■ **WHAT THIS EXERCISE ASKS**:
A) Answer these questions about the pandas thread on splitting tags:
(i) What two columns does the csv file contain?
(ii) On which date does the csv data list the tags "#bar, #baz"?
(iii) Which pandas method does the response recommend for adding the tag columns to the date column?
B) Continue the pandas thread on splitting tags from its last line onward.

I'm loading a csv file that has two columns: date
and tags
. tags
contains a list of tags like so:
date,tags
2021-09-08,"#foo, #bar"
2021-09-10,"#bar"
2021-09-15,"#bar, #baz"
2021-09-22,"#bar"
loading it with pandas will result in a data frame where all tags are put into one column like so:
date tags
0 2021-09-08 #foo, #bar
1 2021-09-10 #bar
2 2021-09-15 #bar, #baz
3 2021-09-22 #bar
So, how do I create from this a data frame, a data frame where each tag is separated into their own column:
date foo bar baz
0 2021-09-08 True True False
1 2021-09-10 False True False
2 2021-09-15 False True True
3 2021-09-22 False True False
CodePudding user response:
Use Series.str.get_dummies
with convert 0,1
to boolean and add to date
column by DataFrame.join
:
df = df[['date']].join(df['tags'].str.get_dummies(', ').astype(bool))

■ **DATASET**:

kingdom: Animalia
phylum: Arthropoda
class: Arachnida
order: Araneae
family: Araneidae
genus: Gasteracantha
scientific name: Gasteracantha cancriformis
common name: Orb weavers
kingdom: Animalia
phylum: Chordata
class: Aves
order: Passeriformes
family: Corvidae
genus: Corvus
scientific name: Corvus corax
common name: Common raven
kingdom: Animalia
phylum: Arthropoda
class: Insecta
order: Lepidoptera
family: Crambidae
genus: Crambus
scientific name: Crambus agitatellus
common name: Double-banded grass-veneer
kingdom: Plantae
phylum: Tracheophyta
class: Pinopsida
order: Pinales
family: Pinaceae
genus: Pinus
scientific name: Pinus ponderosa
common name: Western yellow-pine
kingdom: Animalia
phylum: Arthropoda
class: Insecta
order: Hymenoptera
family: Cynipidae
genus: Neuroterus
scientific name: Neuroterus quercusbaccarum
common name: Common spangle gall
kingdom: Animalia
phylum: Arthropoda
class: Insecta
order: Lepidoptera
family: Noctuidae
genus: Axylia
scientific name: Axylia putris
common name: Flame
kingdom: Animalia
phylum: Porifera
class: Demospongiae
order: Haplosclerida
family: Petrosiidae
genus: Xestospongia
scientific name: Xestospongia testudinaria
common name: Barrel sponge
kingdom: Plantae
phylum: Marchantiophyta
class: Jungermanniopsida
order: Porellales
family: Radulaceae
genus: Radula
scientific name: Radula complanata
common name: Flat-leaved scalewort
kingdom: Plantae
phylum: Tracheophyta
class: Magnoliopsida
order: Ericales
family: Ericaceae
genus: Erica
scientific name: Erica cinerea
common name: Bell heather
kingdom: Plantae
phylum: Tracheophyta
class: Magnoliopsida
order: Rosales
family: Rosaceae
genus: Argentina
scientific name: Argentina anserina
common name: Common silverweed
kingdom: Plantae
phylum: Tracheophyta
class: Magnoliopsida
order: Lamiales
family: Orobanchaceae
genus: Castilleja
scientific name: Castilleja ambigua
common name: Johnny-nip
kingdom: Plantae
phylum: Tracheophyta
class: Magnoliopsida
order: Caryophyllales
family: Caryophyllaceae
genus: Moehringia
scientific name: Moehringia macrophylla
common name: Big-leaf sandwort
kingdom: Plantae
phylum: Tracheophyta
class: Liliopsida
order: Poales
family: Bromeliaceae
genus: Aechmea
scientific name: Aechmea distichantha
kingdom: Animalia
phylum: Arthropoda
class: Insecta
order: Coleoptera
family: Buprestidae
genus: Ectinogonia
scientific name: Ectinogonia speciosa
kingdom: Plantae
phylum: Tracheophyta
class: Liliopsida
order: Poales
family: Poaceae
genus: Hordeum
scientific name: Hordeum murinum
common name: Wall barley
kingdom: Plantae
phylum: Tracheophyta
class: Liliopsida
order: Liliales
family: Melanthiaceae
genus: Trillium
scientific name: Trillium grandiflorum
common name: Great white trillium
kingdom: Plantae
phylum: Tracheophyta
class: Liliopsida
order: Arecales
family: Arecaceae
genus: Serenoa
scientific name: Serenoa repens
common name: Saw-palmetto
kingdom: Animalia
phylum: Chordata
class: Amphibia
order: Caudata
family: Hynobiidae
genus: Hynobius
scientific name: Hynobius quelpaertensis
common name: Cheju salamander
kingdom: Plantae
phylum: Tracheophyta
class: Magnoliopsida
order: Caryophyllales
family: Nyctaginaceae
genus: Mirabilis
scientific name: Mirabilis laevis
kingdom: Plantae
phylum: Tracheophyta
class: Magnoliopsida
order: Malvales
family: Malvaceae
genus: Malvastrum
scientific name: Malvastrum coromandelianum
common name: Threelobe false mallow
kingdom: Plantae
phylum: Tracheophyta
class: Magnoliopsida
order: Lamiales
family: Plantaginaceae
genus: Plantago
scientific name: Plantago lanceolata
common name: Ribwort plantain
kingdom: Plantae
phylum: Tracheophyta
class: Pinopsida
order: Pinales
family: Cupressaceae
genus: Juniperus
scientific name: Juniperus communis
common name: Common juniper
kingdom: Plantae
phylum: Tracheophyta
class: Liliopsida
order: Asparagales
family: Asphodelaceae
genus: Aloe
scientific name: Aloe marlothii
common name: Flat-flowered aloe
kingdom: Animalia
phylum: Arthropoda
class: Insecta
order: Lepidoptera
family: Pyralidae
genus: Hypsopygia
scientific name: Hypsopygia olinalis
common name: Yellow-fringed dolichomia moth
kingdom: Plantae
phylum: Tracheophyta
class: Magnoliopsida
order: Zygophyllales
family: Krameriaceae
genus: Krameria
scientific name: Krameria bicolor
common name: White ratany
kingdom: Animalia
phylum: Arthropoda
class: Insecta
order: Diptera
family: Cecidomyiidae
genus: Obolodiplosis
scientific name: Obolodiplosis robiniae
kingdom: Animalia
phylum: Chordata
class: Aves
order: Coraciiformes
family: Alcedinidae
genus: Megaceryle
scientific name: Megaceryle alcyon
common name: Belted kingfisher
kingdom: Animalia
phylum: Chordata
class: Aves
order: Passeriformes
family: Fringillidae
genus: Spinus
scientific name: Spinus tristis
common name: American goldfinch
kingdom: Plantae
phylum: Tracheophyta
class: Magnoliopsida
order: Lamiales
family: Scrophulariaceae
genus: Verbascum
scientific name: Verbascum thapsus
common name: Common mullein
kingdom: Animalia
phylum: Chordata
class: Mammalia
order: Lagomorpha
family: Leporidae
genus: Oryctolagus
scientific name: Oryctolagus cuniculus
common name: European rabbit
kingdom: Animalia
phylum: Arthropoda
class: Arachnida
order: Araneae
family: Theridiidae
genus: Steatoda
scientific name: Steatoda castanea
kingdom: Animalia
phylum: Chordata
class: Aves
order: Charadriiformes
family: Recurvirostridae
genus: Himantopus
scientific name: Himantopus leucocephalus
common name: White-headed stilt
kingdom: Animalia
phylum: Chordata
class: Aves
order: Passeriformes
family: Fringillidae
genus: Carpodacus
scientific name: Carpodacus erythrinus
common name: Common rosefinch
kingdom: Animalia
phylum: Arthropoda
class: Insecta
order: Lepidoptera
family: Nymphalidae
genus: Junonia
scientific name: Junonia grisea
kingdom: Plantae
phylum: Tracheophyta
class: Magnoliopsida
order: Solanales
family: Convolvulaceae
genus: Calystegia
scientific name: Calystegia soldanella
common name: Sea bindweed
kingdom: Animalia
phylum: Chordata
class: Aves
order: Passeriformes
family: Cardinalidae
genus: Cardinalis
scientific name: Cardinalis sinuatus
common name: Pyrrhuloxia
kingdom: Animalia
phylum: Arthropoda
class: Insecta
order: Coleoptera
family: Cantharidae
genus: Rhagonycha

■ **ANSWER SET**:
A)
(i) date and tags
(ii) 2021-09-15
(iii) DataFrame.join

B)
print(df)
date #bar #baz #foo
0 2021-09-08 True False True
1 2021-09-10 True False False
2 2021-09-15 True True False
3 2021-09-22 True False False
If need remove #
add rename
with custom function:
f = lambda x: x.lstrip('#')
df = df[['date']].join(df['tags'].str.get_dummies(', ').astype(bool).rename(columns=f))
print(df)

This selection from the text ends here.